§ **PROBLEM DESCRIPTION**: Rewrite the material below with "Problems solved" replaced by "Completed challenges" and everything else left unchanged. Omit the pictures from your answer.

§ **Stored data entries**:
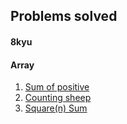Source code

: ## Problems solved

#### 8kyu

#### Array

1. [Sum of positive](https://www.codewars.com/kata/5715eaedb436cf5606000381/)
2. [Counting sheep](https://www.codewars.com/kata/54edbc7200b811e956000556)
3. [Square(n) Sum](https://www.codewars.com/kata/515e271a311df0350d00000f6)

§ **SOLUTION TO THIS PROBLEM**:
Source code

: ## Completed challenges

#### 8kyu

#### Array

1. [Sum of positive](https://www.codewars.com/kata/5715eaedb436cf5606000381/)
2. [Counting sheep](https://www.codewars.com/kata/54edbc7200b811e956000556)
3. [Square(n) Sum](https://www.codewars.com/kata/515e271a311df0350d00000f6)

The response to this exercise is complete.